Source:
§ §

So Christine tells me that in the multi-clergy teams where she worked in England, the joke was that Trinity Sunday was always the curate’s turn to preach.

There were two reasons:

The curate was more likely to remember the content of their Systematic Theology lectures

And the more experienced clergy didn’t want to try to explain what the Trinity means and why it is important

Why so much ink and blood were spilled over whether the Spirit proceedeth from both the father and the son.

I’m now sure how I managed to avoid it last year but it does seem a bit of a dirty trick to have to preach on such a complicated subject on my last day

Really this should be a chance to say—thank you and I’ve learned so much and give you a bit of an update on what happens next for me.

Actually, since I have the floor, I’m going to do just that. Then I won’t have to spend lunch time having the same conversation over and over again.

First the Update

I don’t have a new job yet. The bishop and the senior staff, know I need one, and they have a good opinion of me and my work.

§ §

[Dataset items]
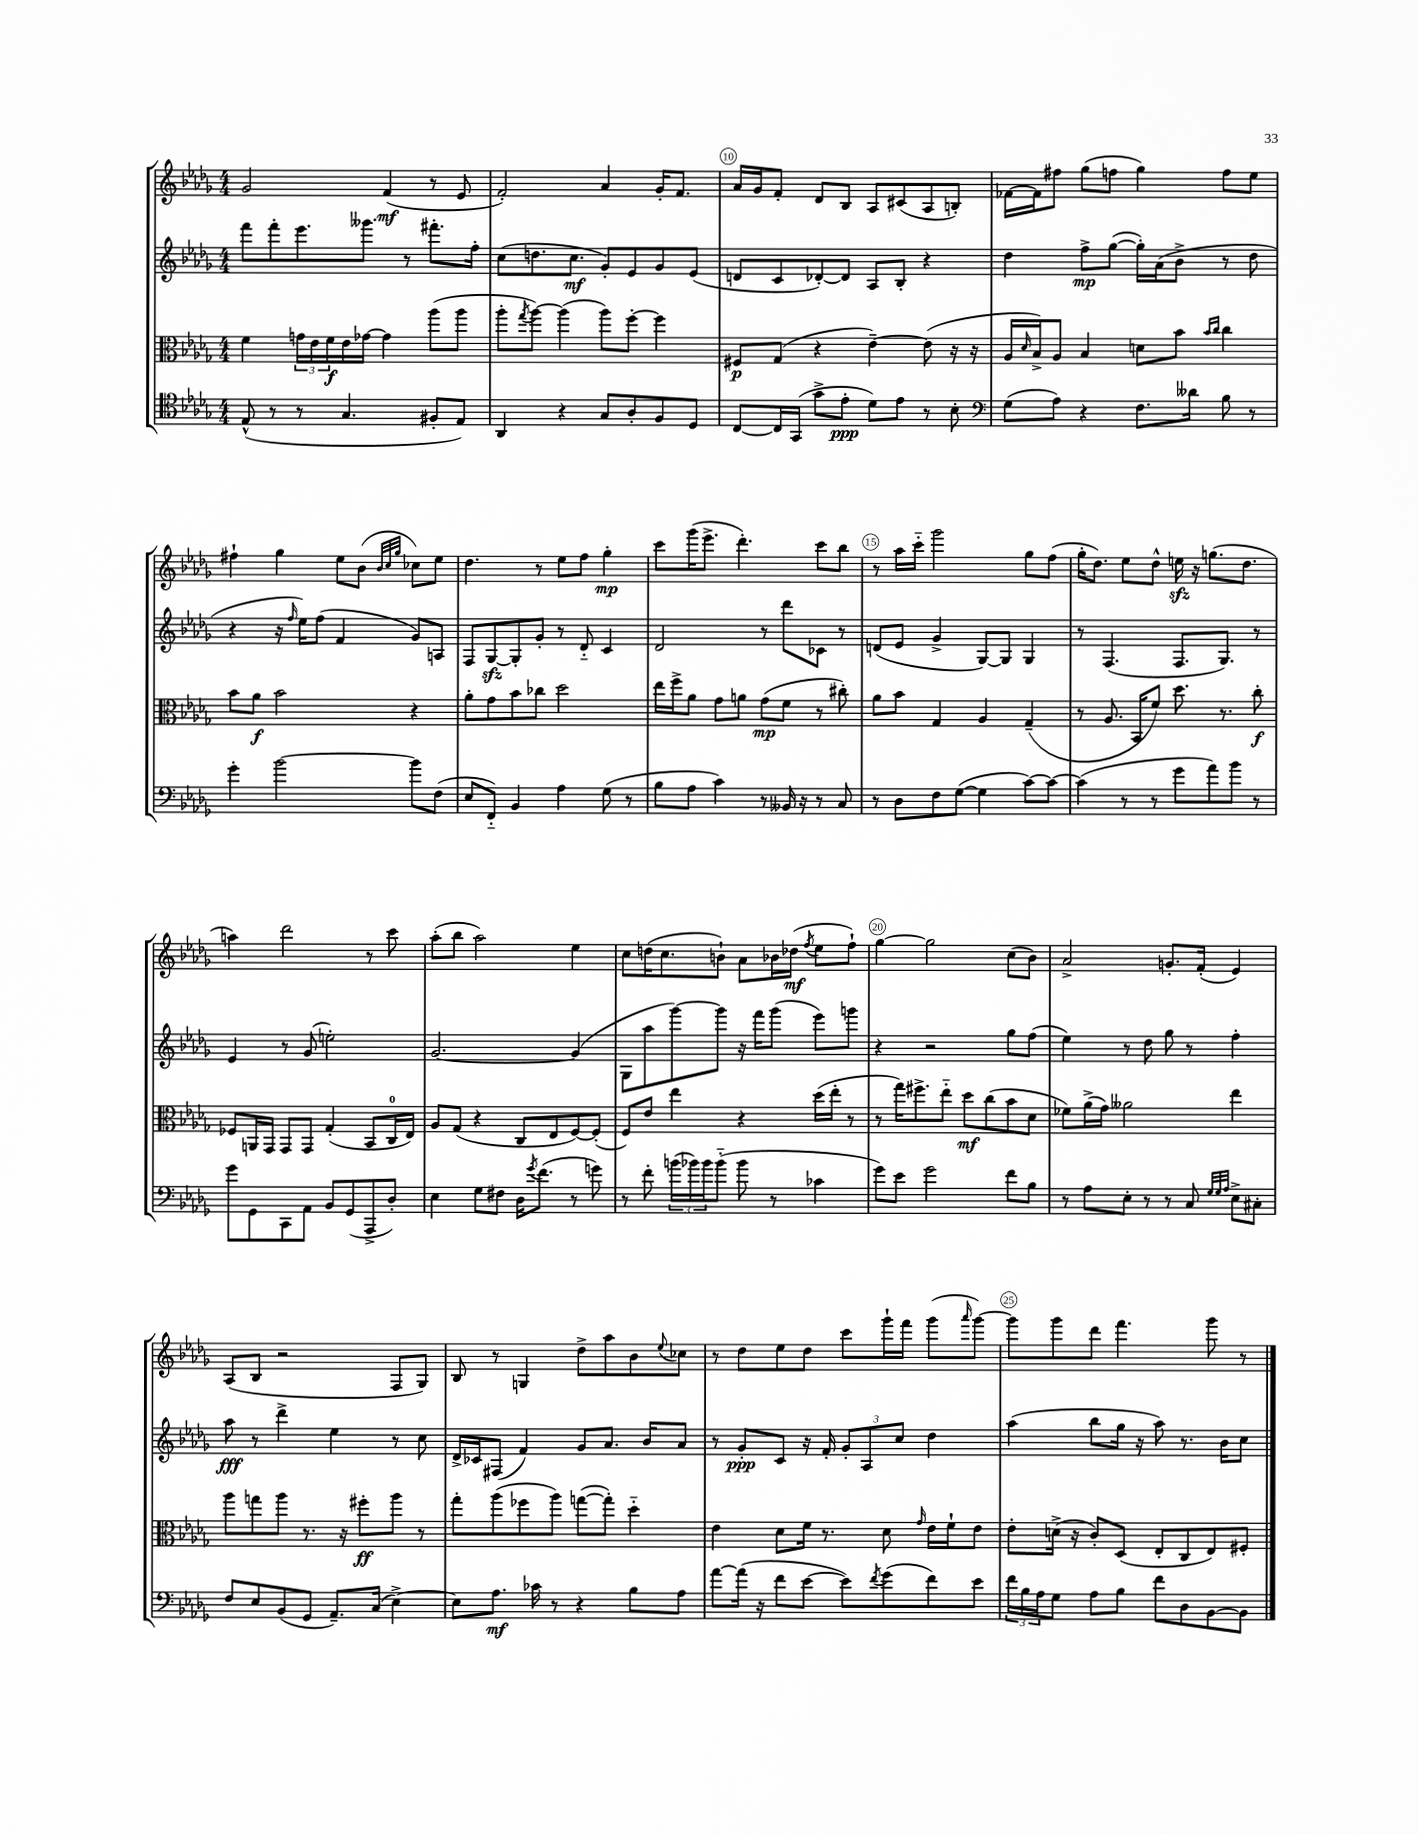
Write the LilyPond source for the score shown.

<<
\new StaffGroup <<
\new Staff = "s0" {
    \clef treble \key des \major \numericTimeSignature \time 4/4
    ges'2 f'4\mf( r8 ees'8 |
    f'2-.) aes'4 ges'16-. f'8. |
    aes'16 ges'16 f'8-. des'8 bes8 aes8 cis'8( aes8 b8-.) |
    fes'16~ fes'16 fis''8 ges''8( f''8 ges''4) f''8 ees''8 |
    fis''4-! ges''4 ees''8 bes'8( \grace { bes'32 c''32 ges''32 } ces''8) ees''8 |
    des''4. r8 ees''8 f''8 ges''4-.\mp |
    c'''8 ges'''16( ees'''8.-> des'''4.-.) c'''8 bes''8 |
    r8 aes''16 c'''16-_ ges'''2 ges''8 f''8( |
    ges''16-. des''8.) ees''8 des''8-^ e''16\sfz r16 g''8.( des''8. |
    a''4) des'''2 r8 c'''8 |
    aes''8-.( bes''8 aes''2) ees''4 |
    c''8 d''16( c''8. b'8-!) aes'8 bes'16 des''16\mf( \acciaccatura { f''8 } ees''8 f''8-!) |
    ges''4~ ges''2 c''8( bes'8) |
    aes'2-> g'8.-. f'16-.( ees'4) |
    aes8( bes8 r2 f8 ges8) |
    bes8 r8 g4 des''8-> aes''8 bes'8 \appoggiatura { ees''8 } ces''8 |
    r8 des''8 ees''8 des''8 c'''8 ges'''16-! f'''16 ges'''8( \grace { aes'''16 } ges'''8~) |
    ges'''8 ges'''8 des'''8 f'''4. ges'''8 r8 \bar "|." |
}
\new Staff = "s1" {
    \clef treble \key des \major \numericTimeSignature \time 4/4
    f'''8 f'''8-. ees'''8. geses'''8. r8 fis'''8.-. f''16-. |
    c''8( d''8. c''8.\mf ges'8-.) ees'8 ges'8 ees'8( |
    d'8 c'8 des'8~-.) des'8 aes8 bes8-. r4 |
    des''4 f''8->\mp ges''8~( ges''16-.) aes'16( bes'8-> r8 des''8 |
    r4 r16 \grace { f''16 } ees''16) f''8( f'4 ges'8) a8 |
    f8 ges8~\sfz ges8-. ges'8-. r8 des'8-_ c'4 |
    des'2 r8 des'''8 ces'8 r8 |
    d'8( ees'8 ges'4-> ges8~) ges8 ges4 |
    r8 f4.( f8. ges8.) r8 |
    ees'4 r8 ges'8( e''2-.) |
    ges'2.~ ges'4( |
    ges8 aes''8 ges'''8~) ges'''8 r16 f'''16 ges'''8( ees'''8) g'''8 |
    r4 r2 ges''8 f''8( |
    ees''4) r8 des''8 ges''8 r8 f''4-. |
    aes''8\fff r8 des'''4-> ees''4 r8 c''8 |
    des'16-> ces'16 fis8( f'4) ges'8 aes'8. bes'16 aes'8 |
    r8 ges'8-.\ppp c'8 r16 f'16-. \tuplet 3/2 { ges'8-. aes8 c''8 } des''4 |
    aes''4( bes''8 ges''16 r16 aes''8) r8. bes'16 c''8 \bar "|." |
}
\new Staff = "s2" {
    \clef alto \key des \major \numericTimeSignature \time 4/4
    f'4 \tuplet 3/2 { g'16 ees'16 f'16\f } ees'16 ges'16~ ges'4 aes''8( aes''8 |
    aes''8-. \acciaccatura { ges''8 } aes''8~) aes''4( aes''8) f''8~-. f''4 |
    fis8\p ges8( r4 ees'4~--) ees'8( r16 r16 |
    aes16 \grace { des'16 } bes16->) aes8 bes4 d'8 bes'8 \grace { bes'16 c''16 } c''4 |
    bes'8 aes'8\f bes'2 r4 |
    aes'8-. ges'8 bes'8 ces''8 des''2 |
    ees''16 f''16-> aes'8 ges'8 a'8 ges'8\mp( f'8 r8 cis''8-.) |
    aes'8 bes'8 ges4 aes4 ges4--( |
    r8 aes8. bes,16 f'8) des''8. r8. c''8-.\f |
    fes8 a,16 ges,16 ges,8 ges,8 ges4-.( bes,8 c16-0 ees16) |
    aes8 ges8( r4 c8 ees8 f8~) f8-.( |
    f8) ees'8 ees''4 r4 des''16( ees''16-. r8 |
    r8 ges''16) fis''8.-> ees''8-_ des''8\mf c''8( bes'8 des'8 |
    fes'8) aes'16->( ges'16) aeses'2 ees''4 |
    aes''8 g''8 aes''8 r8. r16 fis''8-.\ff aes''8 r8 |
    ges''8-. aes''8( fes''8 aes''8) g''8~( g''8-.) des''4-_ |
    ees'4 des'8 f'16 r8. des'8 \grace { ges'16 } ees'16 f'16-! ees'8 |
    ees'8-. d'16->( r16 c'8-.) des8( ees8-. c8 ees8) fis8-. \bar "|." |
}
\new Staff = "s3" {
    \clef tenor \key des \major \numericTimeSignature \time 4/4
    ees8-^( r8 r8 ges4. fis8-. ees8) |
    aes,4 r4 ges8 aes8-. f8 des8 |
    c8~ c16 ges,16( ges'8-> ees'8-.\ppp des'8) ees'8 r8 bes8-. |
    \clef bass ges8( aes8) r4 f8. deses'16 bes8 r8 |
    ges'4-. bes'2~ bes'8 f8( |
    ees8 f,8-_) bes,4 aes4 ges8( r8 |
    bes8 aes8 c'4) r8 beses,16 r16 r8 c8 |
    r8 des8 f8 ges8~( ges4 c'8~) c'8~ |
    c'4( r8 r8 ges'8 aes'8) bes'8 r8 |
    ges'8 ges,8 c,8 aes,8 bes,8 ges,8( aes,,8-> des8-.) |
    ees4 ges8 fis8 des16 \acciaccatura { ges'8 } f'8.( r8 g'8) |
    r8 f'8-. \tuplet 3/2 { b'16( bes'16) bes'16 } bes'8-_( bes'8 r8 ces'4 |
    ges'8) ees'8 ges'2 f'8 bes8 |
    r8 aes8 ees8-. r8 r8 c8 \grace { ges32 ges32 aes32 } ees8-> cis8-. |
    f8 ees8 bes,8( ges,8 aes,8.--) c16( ees4~->) |
    ees8 aes8.\mf ces'16 r8 r4 bes8 aes8 |
    aes'8~ aes'16( r16 f'8 ees'8~ ees'8) \acciaccatura { f'8 } ges'8( f'8) ees'8 |
    \tuplet 3/2 { f'16 bes16 aes16 } ges8 aes8 bes8 f'8 des8 bes,8~ bes,8 \bar "|." |
}
>>
>>
\layout { \context { \Score currentBarNumber = #8 \override BarNumber.break-visibility = ##(#f #t #t) barNumberVisibility = #(every-nth-bar-number-visible 5) \override BarNumber.stencil = #(make-stencil-circler 0.1 0.3 ly:text-interface::print) } }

§ §

Stated task:
In the sermon above, shorten the paragraph beginning "So Christine tells me" while keeping its main facts.

Solution for this task:
Christine says that in England's multi-clergy teams where she worked, the joke was that the curate always preached on Trinity Sunday.